_Passage for review_.
....................

[SciPy-User] [SciPy-Dev] Entropy from empirical high-dimensional data

[josef.pktd at gmail.com]

On Sat, May 28, 2011 at 5:11 AM, Gael Varoquaux
<gael.varoquaux at normalesup.org> wrote:
> On Fri, May 27, 2011 at 05:21:33PM -0400, David Huard wrote:
>> There is a paper by Fernando Pérez-Cruz on the estimation of the
>> Kullback-Leibler divergence directly from samples using KD trees and
>> nearest neighbours. Maybe you could draw inspiration from it to
>> compute the conditional entropy. The author seems to imply that the
>> method works for a sample with over 700 dimensions.
>
>> I'm including an implementation I wrote just a few days ago that
>> hasn't seen a lot of testing yet (BSD, caveat emptor and all that). I
>> checked I could reproduce the example in the paper, but that's it.
>
> This is awesome. It perfectly makes sens to implement the problem this
> way, and it is great to see a paper explaining it clearly. And the value
> of code is huge. Thanks heap for sharing. I was noting yesterday that
> when trying out ideas on data, each new idea requires a full day of work
> because I need to implement a lot of basic blocks, and each time I do
> this quite poorly.
>
> I think that your code, once it has tests, should go in a standard
> package. It is of general interest. scipy.stats seems like a good
> candidate. Alternatively, if it is deemed not suitable, we would
> integrate it in the metrics sub-package of the scikits.learn.

Thanks David, I didn't realize that nearest neighbor can be these easy.

It will for sure find a home also in scikits.statsmodels. I started
with mutual information for independence tests with continuous
distributions a few weeks ago, based on kernel density estimation.

....................

_Tasks and exercises_.
A - Answer these questions about the entropy thread above:
(i) Whose paper on estimating the Kullback-Leibler divergence from samples is mentioned?
(ii) Which sub-package of scikits.learn is named as an alternative place for the code?
(iii) What was the mutual information work for independence tests based on?
B - Reproduce the part of the entropy thread from "[josef.pktd at gmail.com]" to "over 700 dimensions." without altering a word.

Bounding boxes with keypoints
....................

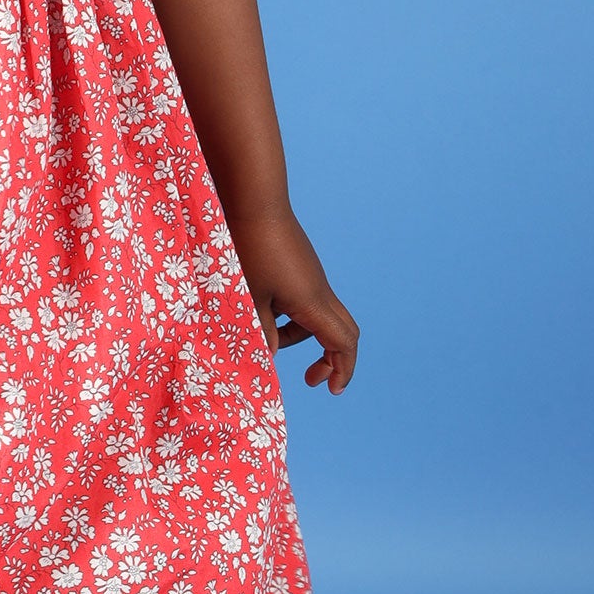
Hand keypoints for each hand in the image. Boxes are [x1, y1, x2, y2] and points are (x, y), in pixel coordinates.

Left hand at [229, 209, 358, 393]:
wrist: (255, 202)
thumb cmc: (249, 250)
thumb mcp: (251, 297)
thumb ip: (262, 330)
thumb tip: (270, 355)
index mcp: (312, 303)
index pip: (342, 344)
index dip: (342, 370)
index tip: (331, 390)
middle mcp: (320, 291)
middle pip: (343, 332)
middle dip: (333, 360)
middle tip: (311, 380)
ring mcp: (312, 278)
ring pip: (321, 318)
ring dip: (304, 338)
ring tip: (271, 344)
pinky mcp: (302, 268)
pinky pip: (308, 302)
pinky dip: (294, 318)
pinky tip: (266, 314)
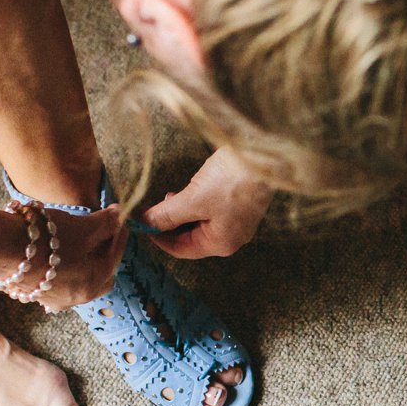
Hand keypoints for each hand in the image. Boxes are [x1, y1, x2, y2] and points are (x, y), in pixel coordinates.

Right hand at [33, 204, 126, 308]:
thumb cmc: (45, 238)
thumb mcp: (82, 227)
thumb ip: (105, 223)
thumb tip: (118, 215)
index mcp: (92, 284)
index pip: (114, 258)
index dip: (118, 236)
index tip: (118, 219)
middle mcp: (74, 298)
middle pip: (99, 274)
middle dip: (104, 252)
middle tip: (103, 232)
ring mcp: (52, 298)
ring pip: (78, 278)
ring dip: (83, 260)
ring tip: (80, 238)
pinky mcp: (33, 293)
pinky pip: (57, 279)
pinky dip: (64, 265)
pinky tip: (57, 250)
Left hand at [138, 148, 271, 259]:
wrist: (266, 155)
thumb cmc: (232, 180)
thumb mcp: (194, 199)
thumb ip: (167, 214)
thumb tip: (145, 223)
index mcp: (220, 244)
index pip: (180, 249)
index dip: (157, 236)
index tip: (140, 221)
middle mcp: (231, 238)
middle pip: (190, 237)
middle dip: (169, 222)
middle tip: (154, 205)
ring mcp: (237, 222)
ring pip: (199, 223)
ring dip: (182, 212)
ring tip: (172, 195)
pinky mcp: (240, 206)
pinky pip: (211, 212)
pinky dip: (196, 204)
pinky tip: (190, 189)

....................

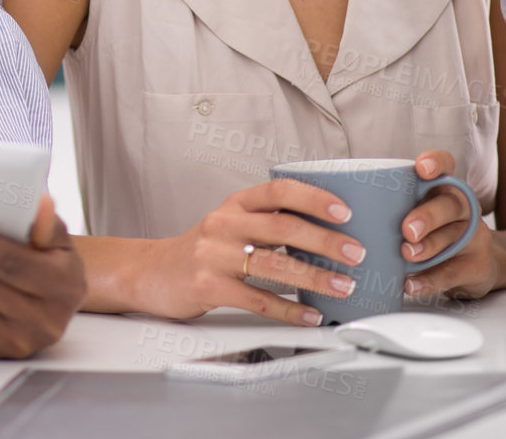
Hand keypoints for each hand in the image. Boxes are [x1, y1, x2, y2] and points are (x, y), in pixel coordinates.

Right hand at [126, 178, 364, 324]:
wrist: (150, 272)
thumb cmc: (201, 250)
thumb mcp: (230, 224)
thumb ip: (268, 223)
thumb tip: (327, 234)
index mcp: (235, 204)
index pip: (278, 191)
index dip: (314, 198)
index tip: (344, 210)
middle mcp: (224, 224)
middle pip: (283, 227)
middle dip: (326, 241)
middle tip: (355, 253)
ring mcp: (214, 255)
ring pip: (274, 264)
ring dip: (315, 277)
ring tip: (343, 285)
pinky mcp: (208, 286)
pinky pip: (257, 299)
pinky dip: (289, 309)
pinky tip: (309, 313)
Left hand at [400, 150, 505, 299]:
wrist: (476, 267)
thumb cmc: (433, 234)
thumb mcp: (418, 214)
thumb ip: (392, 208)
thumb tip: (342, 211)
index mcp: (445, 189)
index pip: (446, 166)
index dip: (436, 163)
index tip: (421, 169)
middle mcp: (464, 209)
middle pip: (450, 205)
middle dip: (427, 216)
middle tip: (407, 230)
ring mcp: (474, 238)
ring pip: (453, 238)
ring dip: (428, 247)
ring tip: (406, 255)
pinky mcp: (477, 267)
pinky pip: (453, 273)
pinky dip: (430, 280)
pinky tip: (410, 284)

....................

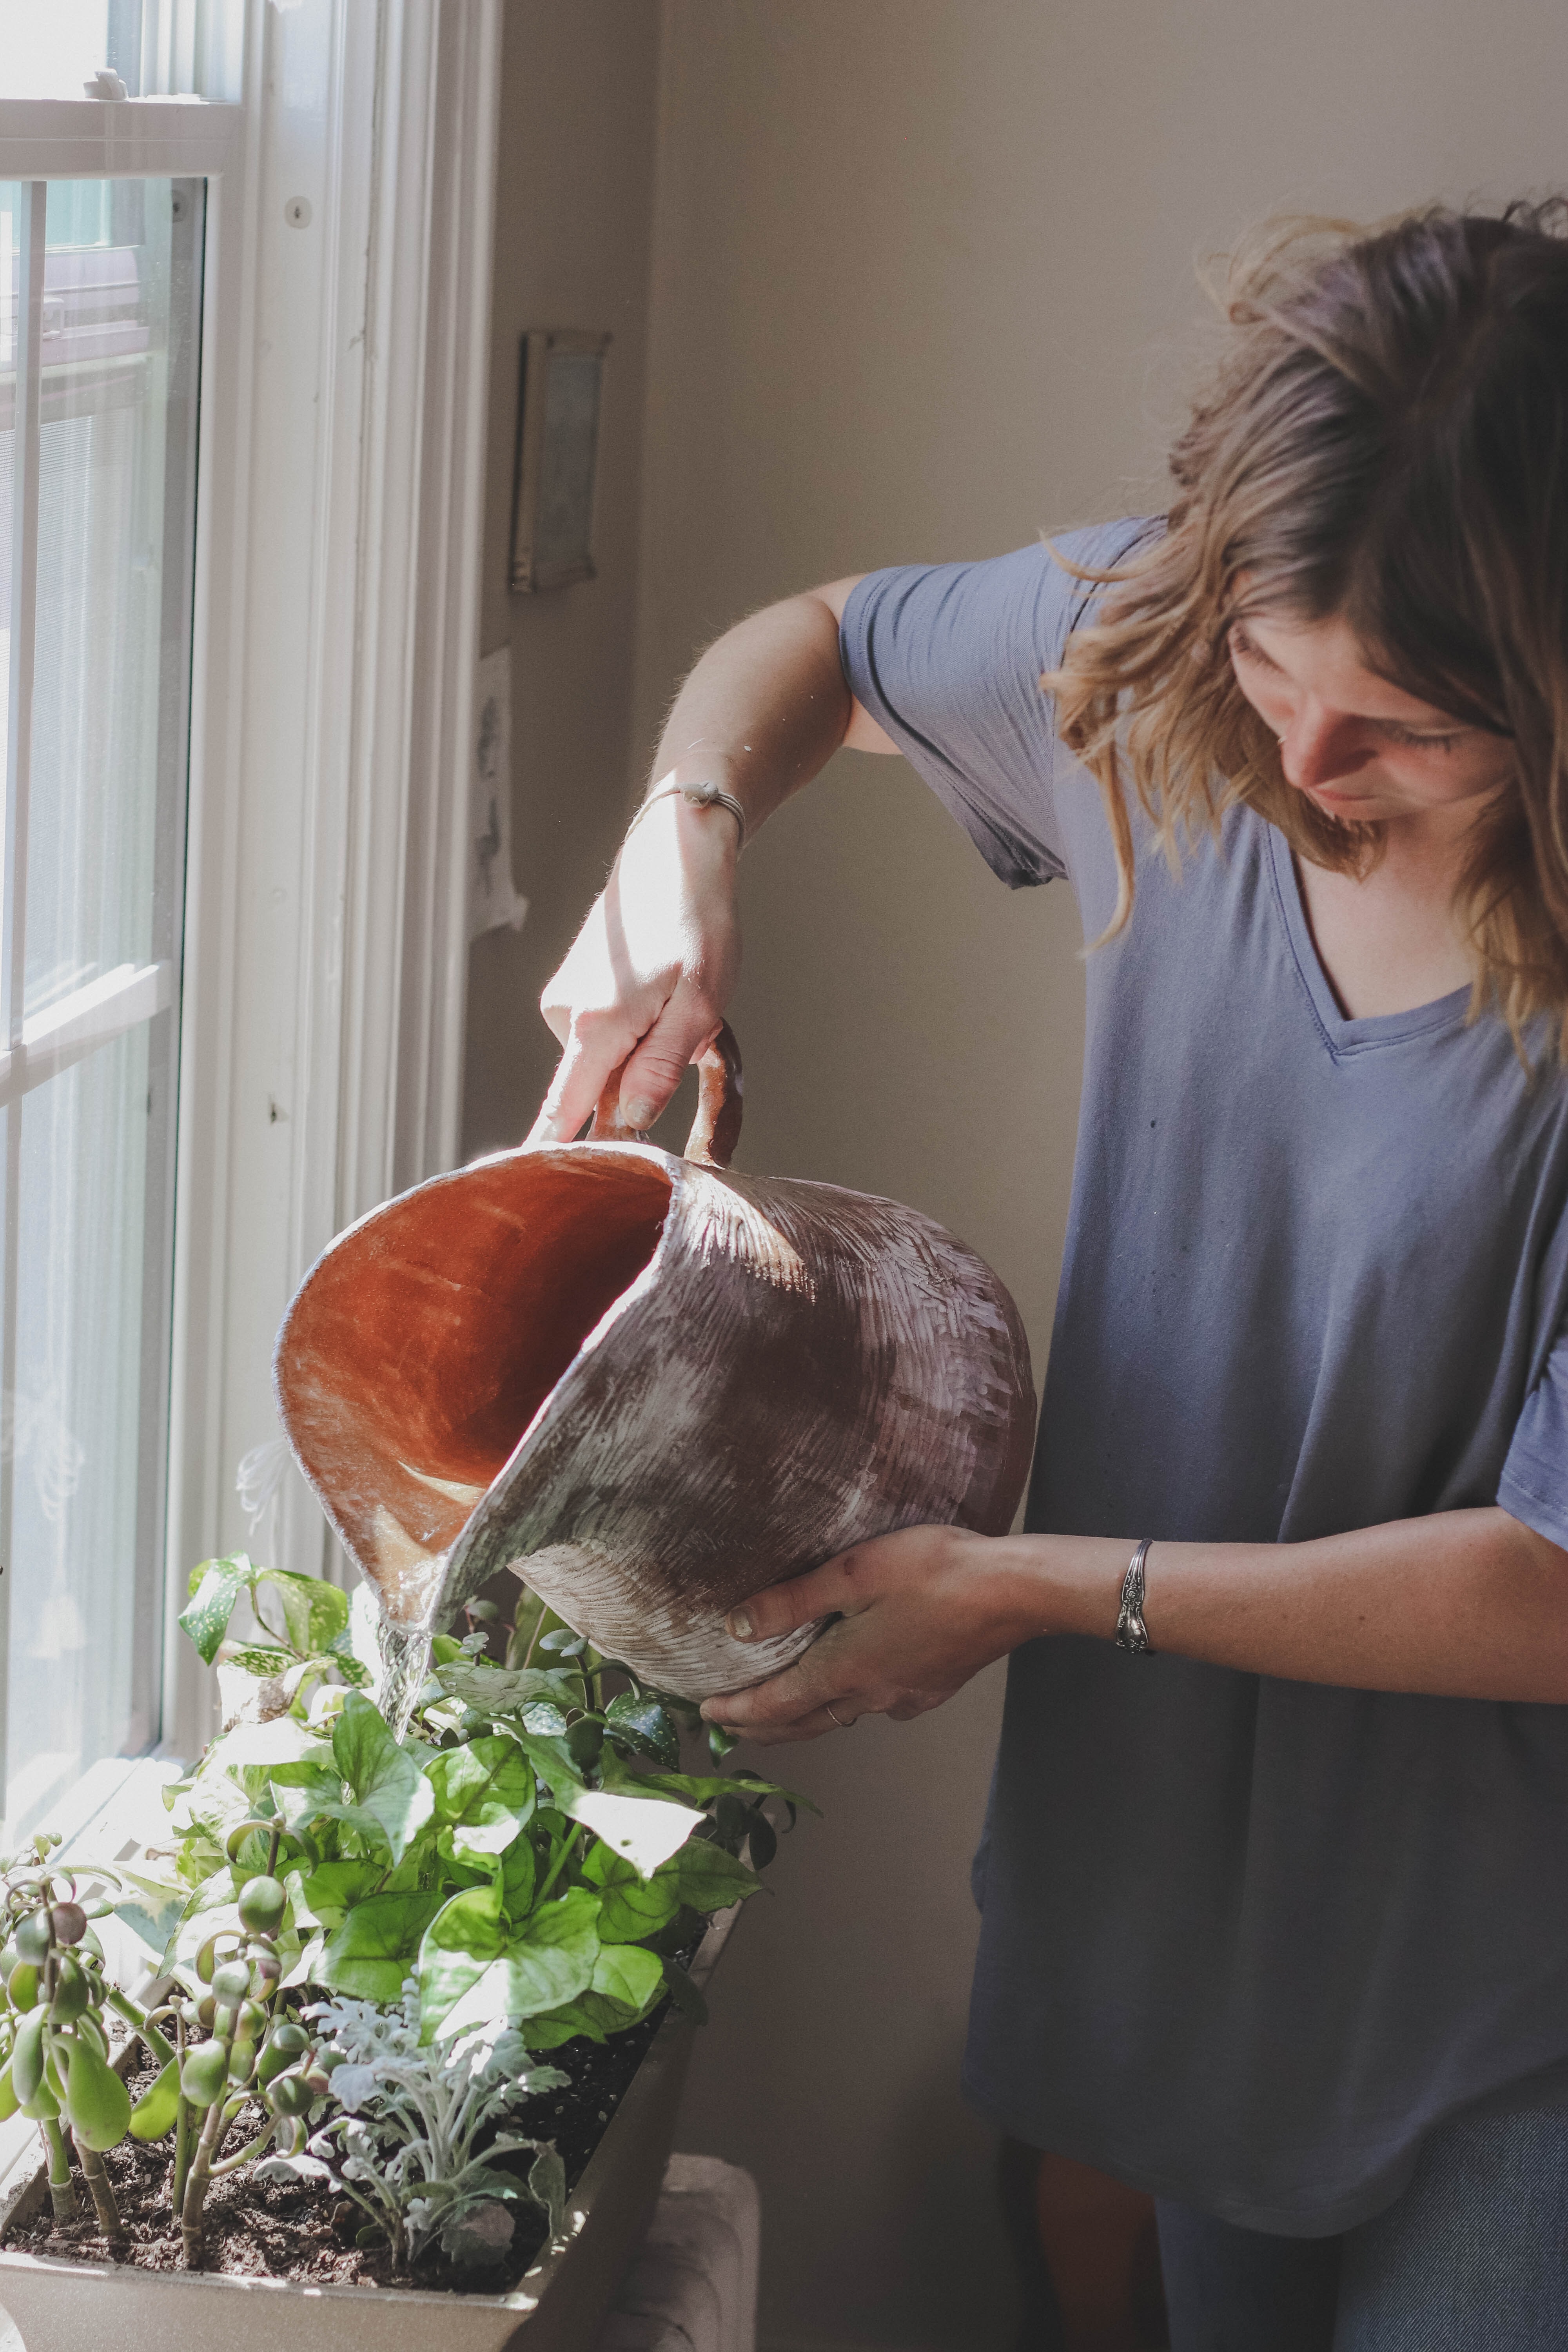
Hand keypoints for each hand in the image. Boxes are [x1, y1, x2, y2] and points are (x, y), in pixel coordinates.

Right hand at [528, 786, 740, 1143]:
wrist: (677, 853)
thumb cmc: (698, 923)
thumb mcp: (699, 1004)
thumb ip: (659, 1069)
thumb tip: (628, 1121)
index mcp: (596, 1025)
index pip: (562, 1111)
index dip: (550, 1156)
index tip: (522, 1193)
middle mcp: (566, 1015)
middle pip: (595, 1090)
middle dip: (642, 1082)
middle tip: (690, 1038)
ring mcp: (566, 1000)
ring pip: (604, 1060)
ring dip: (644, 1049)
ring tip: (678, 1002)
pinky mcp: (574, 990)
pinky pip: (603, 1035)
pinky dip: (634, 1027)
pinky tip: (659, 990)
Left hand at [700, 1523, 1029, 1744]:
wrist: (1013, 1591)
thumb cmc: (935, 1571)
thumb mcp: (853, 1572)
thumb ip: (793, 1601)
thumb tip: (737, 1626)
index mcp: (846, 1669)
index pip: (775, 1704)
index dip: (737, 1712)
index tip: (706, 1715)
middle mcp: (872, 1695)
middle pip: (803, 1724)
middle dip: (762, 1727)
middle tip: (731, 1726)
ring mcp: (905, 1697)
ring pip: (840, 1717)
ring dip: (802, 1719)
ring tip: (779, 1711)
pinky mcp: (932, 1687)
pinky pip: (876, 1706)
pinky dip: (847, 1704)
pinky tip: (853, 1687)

....................

_Answers per task_.
A -
(i) Fernando Pérez-Cruz
(ii) The metrics sub-package
(iii) Kernel density estimation

B -
[josef.pktd at gmail.com]

On Sat, May 28, 2011 at 5:11 AM, Gael Varoquaux
<gael.varoquaux at normalesup.org> wrote:
> On Fri, May 27, 2011 at 05:21:33PM -0400, David Huard wrote:
>> There is a paper by Fernando Pérez-Cruz on the estimation of the
>> Kullback-Leibler divergence directly from samples using KD trees and
>> nearest neighbours. Maybe you could draw inspiration from it to
>> compute the conditional entropy. The author seems to imply that the
>> method works for a sample with over 700 dimensions.